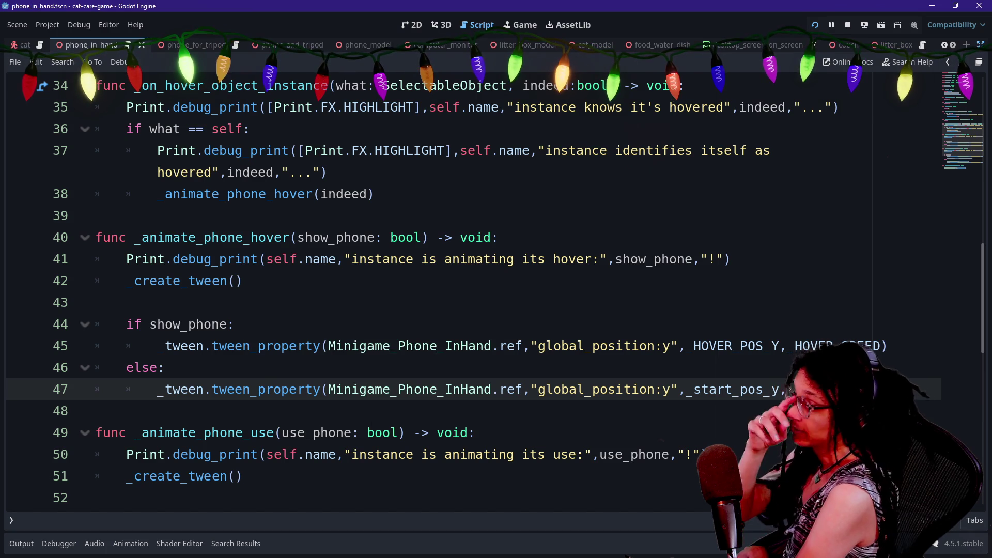
{"action": "mouse_move", "coordinate": [368, 389]}
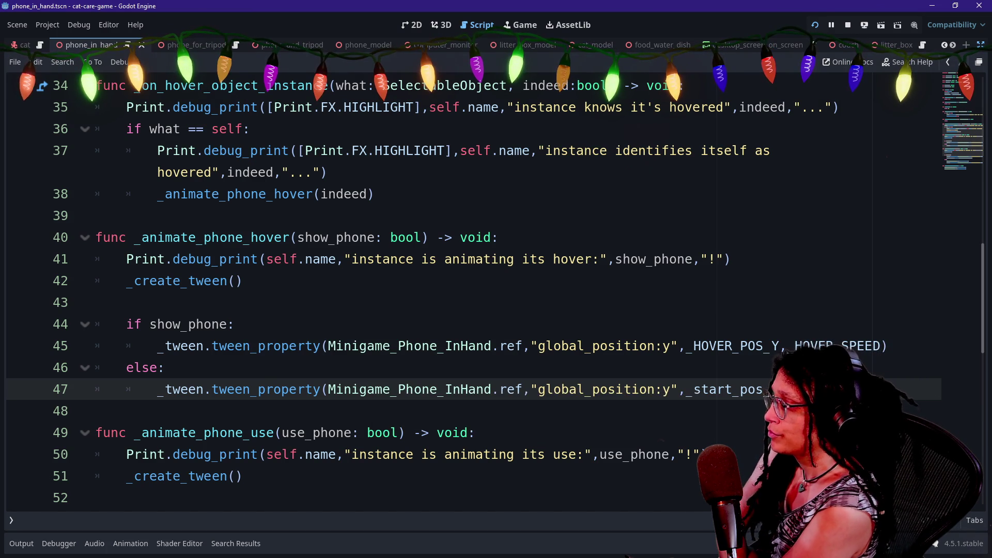
{"action": "left_click", "coordinate": [188, 346]}
{"action": "left_click", "coordinate": [164, 368]}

◆ **Exercise objective**
For this exercise, retype the listing above word for word and omit the pictures.

◆ **Result of the task**
{"action": "mouse_move", "coordinate": [368, 389]}
{"action": "left_click", "coordinate": [188, 346]}
{"action": "left_click", "coordinate": [164, 368]}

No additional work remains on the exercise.